A portfolio with too many funds is difficult to manage and it makes decision-making tough

mutual funds, MFs

How many mutual funds (MF) do you have in your portfolio? With a MF software at disposal, analysing a portfolio with too many funds is not that complicated.

A portfolio with many funds is difficult to manage and it makes decision-making tough. If poor performance of a fund does not affect your portfolio meaningfully, you will likely not touch that fund. You will remain stuck with insipid investments.

Most investors do not start with many funds. The number of funds usually increases with time. You start with Fund A and Fund B. After a few years, you realize Fund C and D are flavour of the season. You stop investing in Funds A and B and start investing in Funds C and D.


And it is not just about chasing performance. Your thought process might change too. Today, you are bullish on largecap funds or say the pharma sector. You add a couple of pharma funds to the portfolio. After a few months, you start liking the prospects of the information technology (IT) sector or midcap stocks. You add a couple of IT and midcap funds to the portfolio. Then, banking or small cap stocks. The number of funds keep rising.

There is nothing wrong per se in adjusting your portfolio according to your outlook. The problem is that most of us do not get the timing right. You do not want to move into a sector that starts underperforming once you get in. However, doesn’t that usually happen? Money chases performance. If a particular sector or fund is doing well, the investors start routing more money towards those sectors or funds. Eventually, the mean reversion sets in and the performance is usually much below expectations.

From the point of view of number of funds in the portfolio, the problem is that once a fund gets in, you do not throw it out. Irrespective of how the fund is performing or how you think about the underlying stocks, such funds do not ever find their way out.

Why? Firstly, the inertia.

Secondly, you do not want to exit a fund until you have at least broken even. You do not want to book loss. And when the fund eventually breaks even, it is doing well. And you want to hold on for a while to ride the good performance.

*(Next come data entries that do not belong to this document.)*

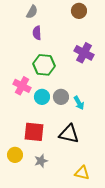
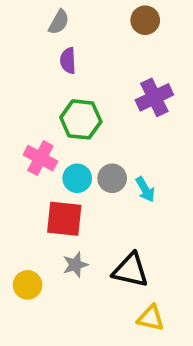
purple cross: (84, 53) -> (154, 97), turned 36
red square: (34, 132) -> (64, 219), moved
black triangle: (69, 134) -> (130, 270), moved
gray star: (41, 161) -> (75, 265), moved

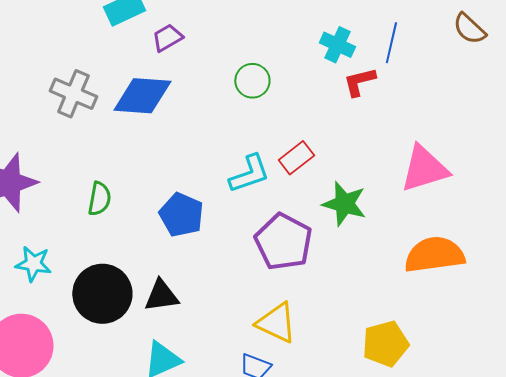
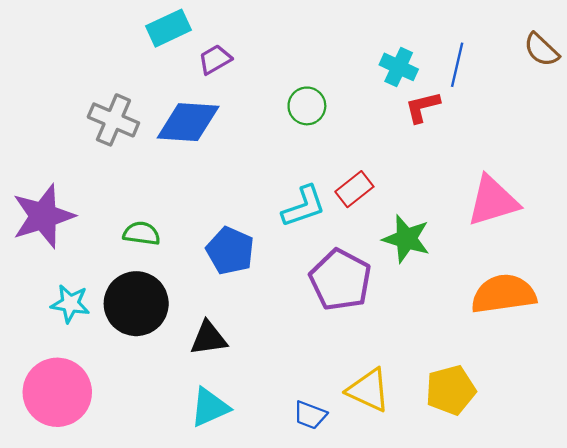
green semicircle: (99, 199) -> (142, 233), turned -92
black circle: (102, 294) -> (136, 304), moved
yellow triangle: (276, 323) -> (368, 390), moved

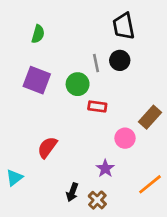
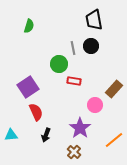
purple square: (37, 80) -> (28, 87), moved, turned 35
red semicircle: (47, 147) -> (36, 112), turned 120
purple star: (105, 168) -> (80, 128), size x1.5
cyan triangle: (14, 178) -> (11, 135), turned 32
black arrow: (72, 192) -> (46, 135), moved

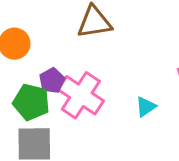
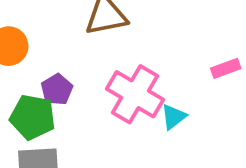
pink cross: (81, 95) -> (135, 94), moved

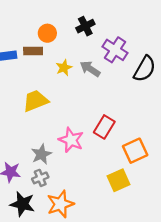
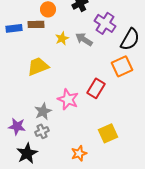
orange square: (135, 151) -> (122, 66), moved
black star: (22, 204) -> (27, 153), turned 30
orange star: (60, 204) -> (79, 153), moved, size x0.7

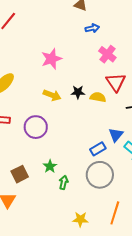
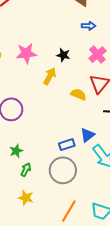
pink star: (51, 59) -> (26, 53), moved
black star: (78, 92) -> (63, 55), moved
yellow arrow: (52, 95) -> (50, 76), moved, turned -96
yellow star: (80, 219) -> (26, 198), moved

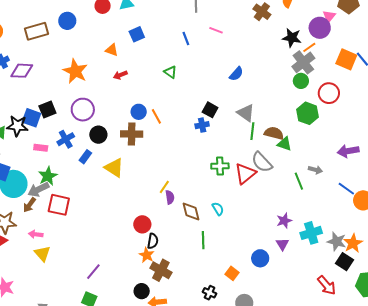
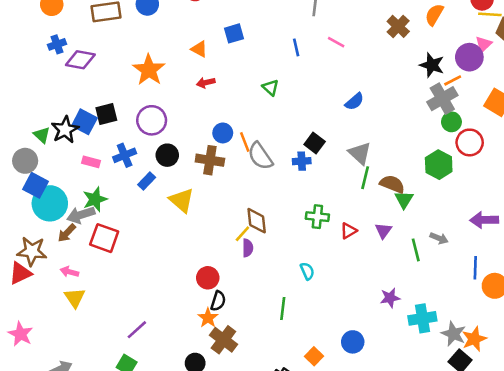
green circle: (301, 81) -> (451, 122), moved
black star: (17, 126) -> (65, 130), turned 30
green triangle: (284, 144) -> (404, 200), turned 35
gray semicircle: (262, 162) -> (260, 156), moved
red triangle: (245, 174) -> (348, 231), size x0.6
blue line: (346, 189) -> (475, 268), turned 48
brown diamond: (191, 211) -> (257, 221), moved
purple triangle: (282, 244) -> (383, 231), moved

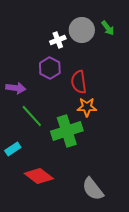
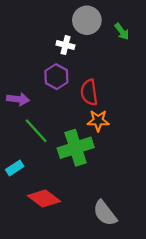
gray circle: (82, 30) -> (87, 20), moved
white cross: (58, 40) -> (65, 45), turned 35

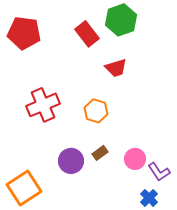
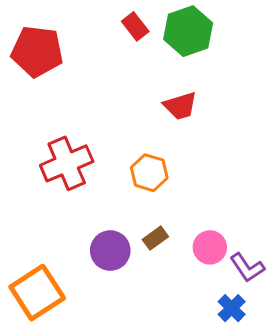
red rectangle: (87, 34) -> (135, 26), moved, size x0.7

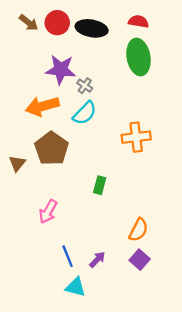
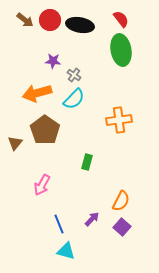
red semicircle: (139, 22) -> (121, 19), turned 42
purple star: (61, 70) -> (53, 61), size x0.6
purple arrow: (97, 260) -> (92, 219), moved

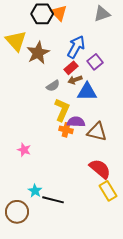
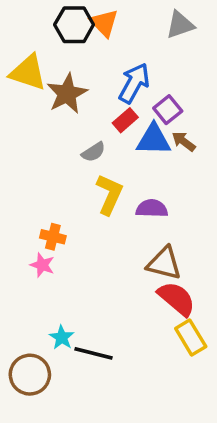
yellow triangle: (16, 41) -> (28, 72), turned -30
brown arrow: (75, 80) -> (184, 141), moved, turned 56
blue triangle: (87, 92) -> (154, 140), moved
purple semicircle: (76, 122) -> (152, 209), moved
orange cross: (66, 130) -> (53, 237), moved
brown triangle: (97, 132) -> (164, 263), moved

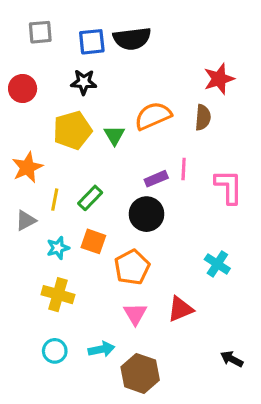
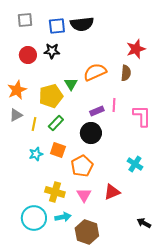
red circle: (23, 88) -> (28, 55), moved
yellow pentagon: (72, 130) -> (51, 96), moved
orange star: (27, 167) -> (17, 90), moved
gray triangle: (26, 221) -> (16, 115), moved
yellow cross: (58, 295) -> (55, 192), moved
cyan circle: (55, 351) -> (34, 218), size x1.6

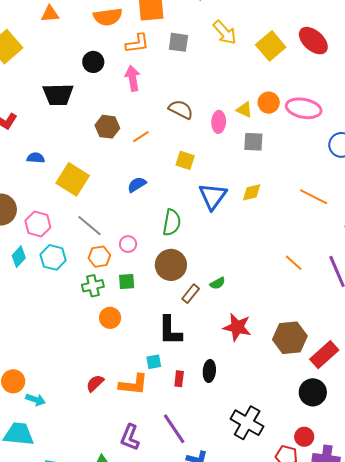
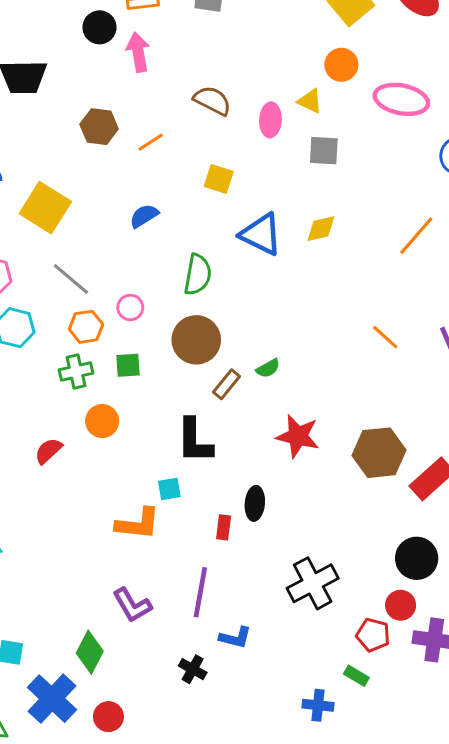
black circle: (93, 62) -> (99, 27), moved
orange circle: (269, 103) -> (341, 65), moved
blue triangle: (213, 196) -> (261, 234), turned -40
orange line: (314, 197) -> (416, 236), turned -76
red rectangle: (179, 379) -> (224, 527), moved
red semicircle: (95, 383) -> (48, 451), moved
black circle: (313, 392) -> (417, 558), moved
black cross: (247, 423) -> (313, 583), turned 32
purple line: (174, 429) -> (200, 592), turned 44
purple L-shape: (130, 437) -> (132, 605), turned -52

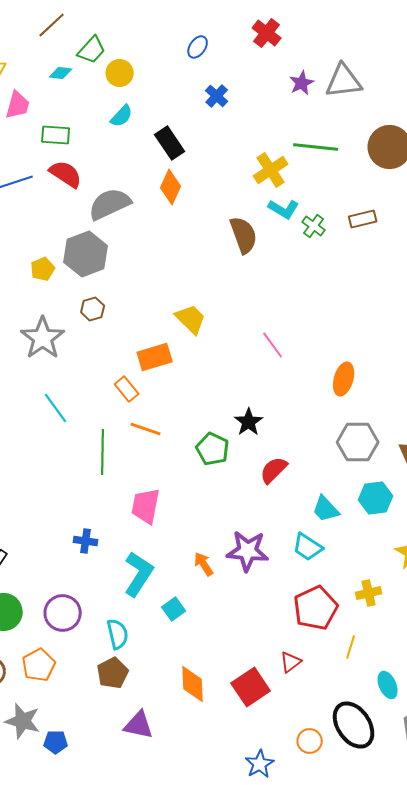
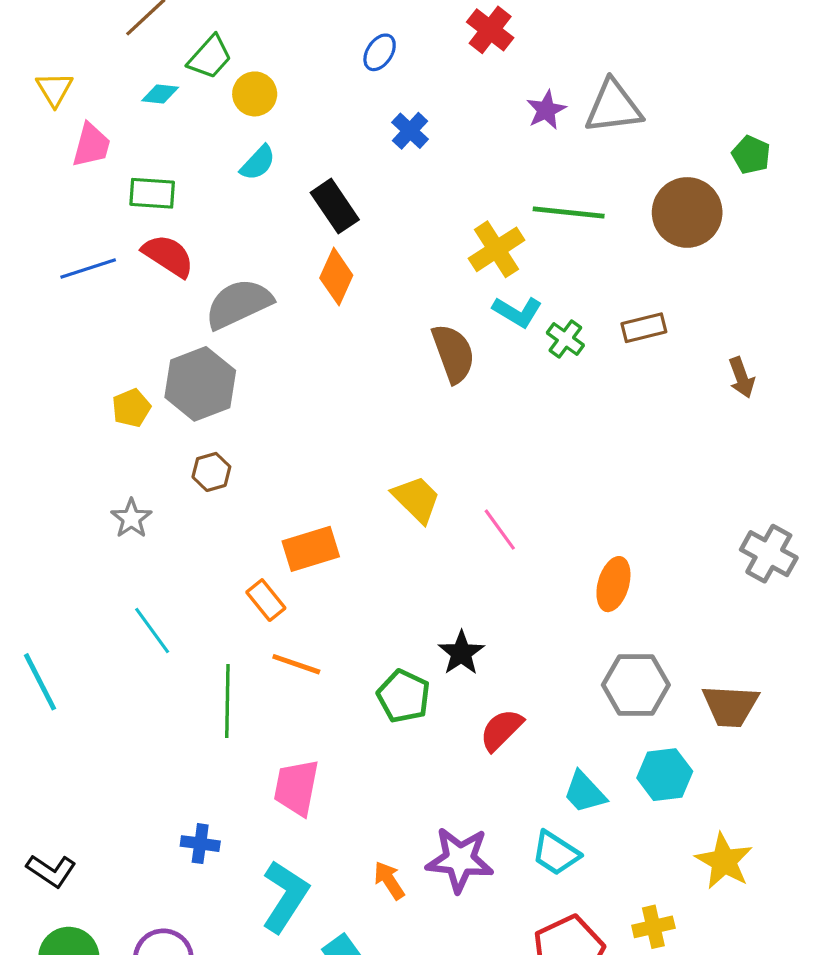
yellow trapezoid: (191, 319) -> (416, 499), moved
gray star: (43, 338) -> (131, 518), size x0.6

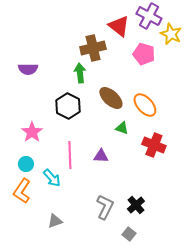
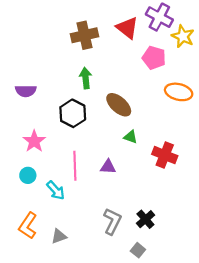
brown cross: (93, 48) -> (84, 35), moved
purple semicircle: (28, 69) -> (26, 91), moved
orange ellipse: (145, 105) -> (179, 92), moved, turned -35
orange L-shape: (22, 191) -> (28, 226), moved

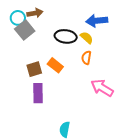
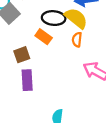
yellow semicircle: (87, 38) -> (76, 18), size x1.6
orange rectangle: (55, 65) -> (44, 37), moved

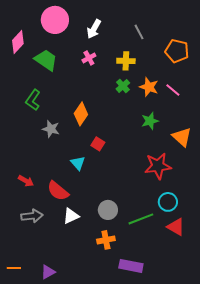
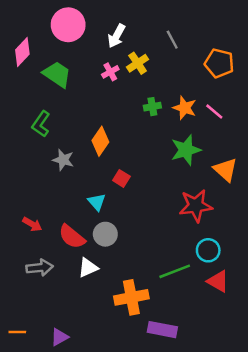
yellow cross: (126, 61) -> (138, 63), moved, turned -36
green cross: (123, 86) -> (152, 107), turned 32
green star: (150, 121) -> (186, 150), size x1.4
gray circle: (108, 210) -> (105, 234), moved
orange cross: (106, 240) -> (131, 297), size x1.5

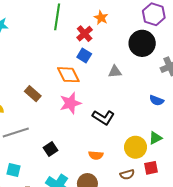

Thirdly, exiting the old funds is a decision. And any decision challenges you with “What ifs”. What if Fund A starts performing well immediately after you exit the fund? And this might happen. And nobody wants to live with regrets. Better still, don’t do anything and let the funds be in the portfolio.

You repeat this cycle a few times. And you have 12-14 funds in the portfolio.

This is just for equity funds. You need debt funds too in the portfolio.

How to reduce the number of mutual funds in the portfolio?

Remove any fund whose exposure is less than 5% of the portfolio. If a fund is less than 5 per cent of the portfolio (equity funds) and you are not even adding to the fund, you must exit such fund. And do that ruthlessly.


Each fund in the portfolio should serve a purpose. Four largecap funds in the portfolio will not add much value to the portfolio. You can expect a lot of overlap of stocks in the portfolios of these funds. Not all four will likely be the best- or worst-performing largecap funds. With four largecap funds, you will get a middling performance. For such performance, you are better off putting your money in a simple largecap index fund.

Decide the portfolio structure first. Say, 50 percent large cap, 30 percent midcap and 20 percent small cap. Then pick up funds to fill the structure. Not the other way around. With such a structure, your fund selection will be more thoughtful and will have a greater purpose.

Some investors simply have a couple of diversified index funds in their portfolios. If you are such an investor, you are happy and content. They ignore noise, which is aplenty in the financial services space. They do not care about the theme, sector or the fund in vogue today.